Unarguably the year of uncertain manifestations, 2020 saw the government setting up the MSME Survival Fund under the Economic Sustainability Plan to enable vulnerable MSMEs to meet their financial obligations and in turn, safeguard jobs in the economy in light of the COVID-19 pandemic. In September 2020 the payroll support was launched under the MSME Survival Fund to assist small/medium scale businesses and self-employed youth meet their financial needs in light of the COVID-19 pandemic. In October 2020, the Presidential Youth Empowerment Scheme (P-YES) was launched to create 774,000 jobs across the local government areas in the country. In the same month, the administration began payment of N30,000 one-time grant to 330,000 artisans across the country under the Artisan Support Scheme As part of the implementation of the Economic Sustainability Plan. Also in October, the Federal Government launched the formalization support scheme where 250,000 MSMEs will get free registration of their business names under the Corporate Affairs Commission (CAC) and the N75 billion Nigeria Youth Investment Fund (NYIF) for youths with solid entrepreneurial ideas to be able to get affordable loans and start their businesses.

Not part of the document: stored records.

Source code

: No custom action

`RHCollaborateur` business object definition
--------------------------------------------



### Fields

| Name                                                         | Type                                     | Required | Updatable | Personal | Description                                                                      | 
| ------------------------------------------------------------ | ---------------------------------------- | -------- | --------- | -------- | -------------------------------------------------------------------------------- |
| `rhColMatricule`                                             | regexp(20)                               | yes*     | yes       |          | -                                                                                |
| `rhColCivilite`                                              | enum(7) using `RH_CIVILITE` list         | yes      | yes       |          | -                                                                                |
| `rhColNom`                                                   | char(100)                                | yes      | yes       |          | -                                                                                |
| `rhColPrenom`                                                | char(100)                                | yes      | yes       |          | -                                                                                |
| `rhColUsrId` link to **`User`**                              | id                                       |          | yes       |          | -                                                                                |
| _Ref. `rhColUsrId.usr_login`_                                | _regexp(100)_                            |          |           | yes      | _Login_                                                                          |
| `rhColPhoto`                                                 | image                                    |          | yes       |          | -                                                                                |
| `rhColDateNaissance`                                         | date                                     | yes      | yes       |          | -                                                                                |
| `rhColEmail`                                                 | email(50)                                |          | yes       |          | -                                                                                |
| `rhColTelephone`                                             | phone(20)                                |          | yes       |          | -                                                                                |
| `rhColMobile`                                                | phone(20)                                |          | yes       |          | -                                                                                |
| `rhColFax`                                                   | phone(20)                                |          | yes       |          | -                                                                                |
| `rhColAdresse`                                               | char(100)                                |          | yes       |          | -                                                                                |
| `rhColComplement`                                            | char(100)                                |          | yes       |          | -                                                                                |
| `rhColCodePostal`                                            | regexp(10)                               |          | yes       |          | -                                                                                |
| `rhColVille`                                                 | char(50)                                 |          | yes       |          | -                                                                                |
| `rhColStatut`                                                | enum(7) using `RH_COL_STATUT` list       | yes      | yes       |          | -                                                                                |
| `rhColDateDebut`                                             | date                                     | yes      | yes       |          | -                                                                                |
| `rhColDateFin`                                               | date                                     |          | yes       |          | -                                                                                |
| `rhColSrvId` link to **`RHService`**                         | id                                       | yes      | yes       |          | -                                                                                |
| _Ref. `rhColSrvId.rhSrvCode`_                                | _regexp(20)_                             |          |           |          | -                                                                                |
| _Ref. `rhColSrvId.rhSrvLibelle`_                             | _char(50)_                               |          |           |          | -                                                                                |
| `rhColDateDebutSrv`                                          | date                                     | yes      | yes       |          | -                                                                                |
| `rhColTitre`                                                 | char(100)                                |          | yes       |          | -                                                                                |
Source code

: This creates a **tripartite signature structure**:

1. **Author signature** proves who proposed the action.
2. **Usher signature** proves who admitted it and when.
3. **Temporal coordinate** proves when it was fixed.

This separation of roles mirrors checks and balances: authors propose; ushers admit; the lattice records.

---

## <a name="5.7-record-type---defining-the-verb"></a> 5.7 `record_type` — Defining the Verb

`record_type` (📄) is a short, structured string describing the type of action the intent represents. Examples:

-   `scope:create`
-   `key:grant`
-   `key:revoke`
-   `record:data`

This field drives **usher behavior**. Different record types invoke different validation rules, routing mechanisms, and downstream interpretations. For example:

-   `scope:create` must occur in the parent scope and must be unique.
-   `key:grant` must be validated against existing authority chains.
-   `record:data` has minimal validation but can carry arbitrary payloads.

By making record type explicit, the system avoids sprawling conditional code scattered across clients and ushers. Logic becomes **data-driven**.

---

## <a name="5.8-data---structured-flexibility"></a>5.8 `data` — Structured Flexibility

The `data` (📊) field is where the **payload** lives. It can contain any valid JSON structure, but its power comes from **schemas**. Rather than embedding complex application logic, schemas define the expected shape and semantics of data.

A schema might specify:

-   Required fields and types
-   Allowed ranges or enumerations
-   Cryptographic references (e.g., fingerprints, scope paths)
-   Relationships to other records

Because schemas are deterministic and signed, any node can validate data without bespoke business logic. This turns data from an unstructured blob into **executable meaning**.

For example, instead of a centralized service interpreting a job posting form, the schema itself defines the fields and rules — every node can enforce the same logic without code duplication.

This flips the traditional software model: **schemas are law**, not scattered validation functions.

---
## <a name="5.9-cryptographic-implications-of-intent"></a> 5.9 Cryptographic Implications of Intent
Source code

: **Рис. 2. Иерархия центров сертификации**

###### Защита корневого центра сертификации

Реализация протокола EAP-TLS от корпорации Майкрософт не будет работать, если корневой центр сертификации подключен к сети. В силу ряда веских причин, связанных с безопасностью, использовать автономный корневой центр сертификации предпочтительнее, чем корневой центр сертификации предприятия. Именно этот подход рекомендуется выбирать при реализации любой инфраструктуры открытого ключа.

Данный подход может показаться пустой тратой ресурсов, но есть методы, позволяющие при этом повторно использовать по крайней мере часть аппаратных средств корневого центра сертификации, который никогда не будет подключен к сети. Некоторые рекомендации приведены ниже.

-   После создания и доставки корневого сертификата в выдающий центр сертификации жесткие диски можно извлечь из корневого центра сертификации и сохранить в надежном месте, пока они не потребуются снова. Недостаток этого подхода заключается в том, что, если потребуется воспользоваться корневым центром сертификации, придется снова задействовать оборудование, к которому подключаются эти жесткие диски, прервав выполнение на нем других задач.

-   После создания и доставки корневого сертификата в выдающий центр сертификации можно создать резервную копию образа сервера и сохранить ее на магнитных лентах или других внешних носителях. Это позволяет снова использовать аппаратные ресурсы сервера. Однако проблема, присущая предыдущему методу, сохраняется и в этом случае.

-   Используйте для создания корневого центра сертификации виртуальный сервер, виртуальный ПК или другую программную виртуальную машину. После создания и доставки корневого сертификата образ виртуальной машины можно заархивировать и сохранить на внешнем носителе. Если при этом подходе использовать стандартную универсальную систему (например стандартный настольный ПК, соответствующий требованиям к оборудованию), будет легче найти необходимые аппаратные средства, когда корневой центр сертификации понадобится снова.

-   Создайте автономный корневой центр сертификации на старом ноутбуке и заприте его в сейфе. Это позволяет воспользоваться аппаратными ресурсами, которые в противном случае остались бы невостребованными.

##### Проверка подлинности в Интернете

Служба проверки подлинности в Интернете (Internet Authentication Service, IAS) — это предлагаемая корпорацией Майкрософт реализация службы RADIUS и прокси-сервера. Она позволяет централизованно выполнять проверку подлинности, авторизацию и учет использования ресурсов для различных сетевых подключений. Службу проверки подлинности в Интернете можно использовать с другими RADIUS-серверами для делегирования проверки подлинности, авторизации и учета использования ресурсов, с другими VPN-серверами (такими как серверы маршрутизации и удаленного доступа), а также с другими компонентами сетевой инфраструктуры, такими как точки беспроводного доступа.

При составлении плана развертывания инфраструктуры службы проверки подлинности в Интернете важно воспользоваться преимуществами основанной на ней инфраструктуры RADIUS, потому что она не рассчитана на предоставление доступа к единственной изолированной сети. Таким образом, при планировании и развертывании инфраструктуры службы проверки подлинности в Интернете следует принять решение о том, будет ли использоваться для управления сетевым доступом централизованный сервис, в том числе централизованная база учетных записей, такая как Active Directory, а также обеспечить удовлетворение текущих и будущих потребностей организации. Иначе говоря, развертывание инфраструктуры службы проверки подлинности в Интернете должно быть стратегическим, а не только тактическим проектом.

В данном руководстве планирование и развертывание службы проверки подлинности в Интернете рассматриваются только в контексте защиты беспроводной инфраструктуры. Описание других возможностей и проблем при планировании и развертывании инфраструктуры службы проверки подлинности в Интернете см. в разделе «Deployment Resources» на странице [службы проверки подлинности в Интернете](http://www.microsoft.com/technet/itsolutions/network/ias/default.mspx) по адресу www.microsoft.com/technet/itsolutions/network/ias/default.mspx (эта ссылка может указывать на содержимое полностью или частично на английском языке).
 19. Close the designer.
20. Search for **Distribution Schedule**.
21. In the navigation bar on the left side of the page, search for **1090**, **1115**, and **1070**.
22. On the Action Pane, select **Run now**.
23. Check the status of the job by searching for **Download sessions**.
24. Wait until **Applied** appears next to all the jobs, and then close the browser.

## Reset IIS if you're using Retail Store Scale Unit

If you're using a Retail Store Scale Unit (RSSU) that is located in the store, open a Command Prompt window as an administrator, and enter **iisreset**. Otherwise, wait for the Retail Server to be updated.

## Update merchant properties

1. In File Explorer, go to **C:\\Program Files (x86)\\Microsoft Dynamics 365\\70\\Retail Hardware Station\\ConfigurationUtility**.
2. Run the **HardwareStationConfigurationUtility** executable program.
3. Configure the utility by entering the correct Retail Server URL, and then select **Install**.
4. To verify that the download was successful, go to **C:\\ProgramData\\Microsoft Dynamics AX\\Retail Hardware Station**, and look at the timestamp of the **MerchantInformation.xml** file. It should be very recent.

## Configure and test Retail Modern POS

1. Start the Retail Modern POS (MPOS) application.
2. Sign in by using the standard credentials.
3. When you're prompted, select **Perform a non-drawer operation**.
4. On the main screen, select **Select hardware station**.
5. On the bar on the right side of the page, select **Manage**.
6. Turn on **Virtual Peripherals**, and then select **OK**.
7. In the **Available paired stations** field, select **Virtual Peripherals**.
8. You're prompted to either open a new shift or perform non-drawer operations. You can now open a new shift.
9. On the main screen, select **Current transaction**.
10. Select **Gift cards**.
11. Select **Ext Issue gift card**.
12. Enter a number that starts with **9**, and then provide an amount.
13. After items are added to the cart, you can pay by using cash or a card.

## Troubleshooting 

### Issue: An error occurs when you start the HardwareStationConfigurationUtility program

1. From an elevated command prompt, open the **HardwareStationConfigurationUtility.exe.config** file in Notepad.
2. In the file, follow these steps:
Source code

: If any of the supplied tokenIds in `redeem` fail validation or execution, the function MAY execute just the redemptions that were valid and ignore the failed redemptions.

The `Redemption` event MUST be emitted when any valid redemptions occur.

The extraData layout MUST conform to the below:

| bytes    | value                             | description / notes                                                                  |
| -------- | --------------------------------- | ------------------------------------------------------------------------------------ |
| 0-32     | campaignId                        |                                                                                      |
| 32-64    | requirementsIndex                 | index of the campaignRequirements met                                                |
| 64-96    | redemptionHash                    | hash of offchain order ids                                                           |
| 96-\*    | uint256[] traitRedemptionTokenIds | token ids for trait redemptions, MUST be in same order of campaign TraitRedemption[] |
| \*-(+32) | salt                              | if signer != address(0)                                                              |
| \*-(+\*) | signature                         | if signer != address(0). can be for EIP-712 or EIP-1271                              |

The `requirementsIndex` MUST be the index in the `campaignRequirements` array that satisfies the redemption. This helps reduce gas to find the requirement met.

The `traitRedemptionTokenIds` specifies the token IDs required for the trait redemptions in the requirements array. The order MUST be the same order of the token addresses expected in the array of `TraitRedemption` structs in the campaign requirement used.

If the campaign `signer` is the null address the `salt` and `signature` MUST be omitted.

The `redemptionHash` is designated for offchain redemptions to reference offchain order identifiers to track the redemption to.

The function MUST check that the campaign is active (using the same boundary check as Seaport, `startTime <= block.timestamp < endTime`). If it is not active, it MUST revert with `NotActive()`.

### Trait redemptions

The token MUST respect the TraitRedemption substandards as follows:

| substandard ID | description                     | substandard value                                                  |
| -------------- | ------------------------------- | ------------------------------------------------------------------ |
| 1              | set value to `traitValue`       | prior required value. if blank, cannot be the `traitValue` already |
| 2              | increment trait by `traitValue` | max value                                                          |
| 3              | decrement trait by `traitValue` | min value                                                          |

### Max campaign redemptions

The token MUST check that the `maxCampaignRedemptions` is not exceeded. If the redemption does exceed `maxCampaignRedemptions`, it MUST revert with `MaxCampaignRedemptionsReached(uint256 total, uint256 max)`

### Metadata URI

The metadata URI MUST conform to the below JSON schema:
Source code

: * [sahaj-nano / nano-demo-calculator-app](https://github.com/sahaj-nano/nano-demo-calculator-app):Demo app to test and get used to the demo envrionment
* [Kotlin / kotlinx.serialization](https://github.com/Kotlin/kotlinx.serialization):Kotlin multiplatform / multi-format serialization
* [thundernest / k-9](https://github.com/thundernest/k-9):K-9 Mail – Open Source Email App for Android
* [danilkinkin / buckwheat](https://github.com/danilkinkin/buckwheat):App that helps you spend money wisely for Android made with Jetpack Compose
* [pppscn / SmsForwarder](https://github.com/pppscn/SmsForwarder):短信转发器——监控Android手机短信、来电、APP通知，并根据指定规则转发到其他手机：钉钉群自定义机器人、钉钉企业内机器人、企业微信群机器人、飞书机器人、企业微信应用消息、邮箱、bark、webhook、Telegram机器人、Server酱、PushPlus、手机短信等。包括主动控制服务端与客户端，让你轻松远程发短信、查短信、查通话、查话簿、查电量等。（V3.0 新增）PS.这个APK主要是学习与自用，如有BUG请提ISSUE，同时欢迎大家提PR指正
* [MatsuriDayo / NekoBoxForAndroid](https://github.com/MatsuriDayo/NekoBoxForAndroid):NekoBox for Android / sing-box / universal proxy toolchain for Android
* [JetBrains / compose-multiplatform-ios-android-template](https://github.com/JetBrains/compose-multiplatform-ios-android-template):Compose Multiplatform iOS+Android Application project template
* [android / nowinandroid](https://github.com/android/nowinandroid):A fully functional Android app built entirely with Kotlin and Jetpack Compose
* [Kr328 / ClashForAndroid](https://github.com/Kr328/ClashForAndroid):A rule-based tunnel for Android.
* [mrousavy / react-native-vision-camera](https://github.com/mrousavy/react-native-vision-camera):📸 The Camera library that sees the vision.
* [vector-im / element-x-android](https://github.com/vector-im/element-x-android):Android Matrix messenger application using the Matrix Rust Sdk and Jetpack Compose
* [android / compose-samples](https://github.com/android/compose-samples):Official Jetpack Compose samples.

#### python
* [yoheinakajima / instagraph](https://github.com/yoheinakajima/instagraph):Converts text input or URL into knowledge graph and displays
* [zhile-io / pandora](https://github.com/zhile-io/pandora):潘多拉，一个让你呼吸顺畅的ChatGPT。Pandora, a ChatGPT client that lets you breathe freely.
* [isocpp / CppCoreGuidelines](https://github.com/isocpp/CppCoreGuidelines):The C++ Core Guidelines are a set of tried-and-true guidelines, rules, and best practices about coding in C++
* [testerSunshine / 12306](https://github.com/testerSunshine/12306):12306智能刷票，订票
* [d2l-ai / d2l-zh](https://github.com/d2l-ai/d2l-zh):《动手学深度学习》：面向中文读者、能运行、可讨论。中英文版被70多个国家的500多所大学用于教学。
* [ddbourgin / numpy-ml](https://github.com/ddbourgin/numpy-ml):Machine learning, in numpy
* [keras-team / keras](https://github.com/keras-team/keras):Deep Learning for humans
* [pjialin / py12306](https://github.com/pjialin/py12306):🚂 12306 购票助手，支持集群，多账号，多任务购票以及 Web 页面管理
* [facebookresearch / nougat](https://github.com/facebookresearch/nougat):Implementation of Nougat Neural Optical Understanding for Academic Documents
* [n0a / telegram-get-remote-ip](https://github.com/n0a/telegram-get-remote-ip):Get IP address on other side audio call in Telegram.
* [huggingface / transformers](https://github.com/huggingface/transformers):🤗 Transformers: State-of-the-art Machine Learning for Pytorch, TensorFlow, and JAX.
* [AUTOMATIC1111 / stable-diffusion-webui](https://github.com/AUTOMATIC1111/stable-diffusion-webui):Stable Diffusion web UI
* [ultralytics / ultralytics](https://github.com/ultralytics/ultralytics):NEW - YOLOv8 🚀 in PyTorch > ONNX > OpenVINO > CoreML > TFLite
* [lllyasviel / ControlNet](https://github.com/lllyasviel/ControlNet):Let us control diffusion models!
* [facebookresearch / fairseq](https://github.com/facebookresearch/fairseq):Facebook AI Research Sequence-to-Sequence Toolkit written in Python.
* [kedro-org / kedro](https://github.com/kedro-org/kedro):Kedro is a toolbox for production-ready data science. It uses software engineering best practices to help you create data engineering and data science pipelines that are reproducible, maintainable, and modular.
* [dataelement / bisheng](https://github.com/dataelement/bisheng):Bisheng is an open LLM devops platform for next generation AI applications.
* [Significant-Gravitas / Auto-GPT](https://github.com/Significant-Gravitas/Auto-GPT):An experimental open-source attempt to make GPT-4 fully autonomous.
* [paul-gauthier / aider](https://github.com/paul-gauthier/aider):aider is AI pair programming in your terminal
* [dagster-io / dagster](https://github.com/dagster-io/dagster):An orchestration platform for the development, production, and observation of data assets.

Clearly, this government has made deliberate efforts to ameliorate Nigerian youths’ sufferings through social intervention. This question, however, persists: has enough been done? If these interventions are anything to measure then we can conveniently say the path with the Nigerian youths have been mutual and beneficial. Notwithstanding, a lot more needs to be done to improve the lot of our youths and undo decades of bad governance.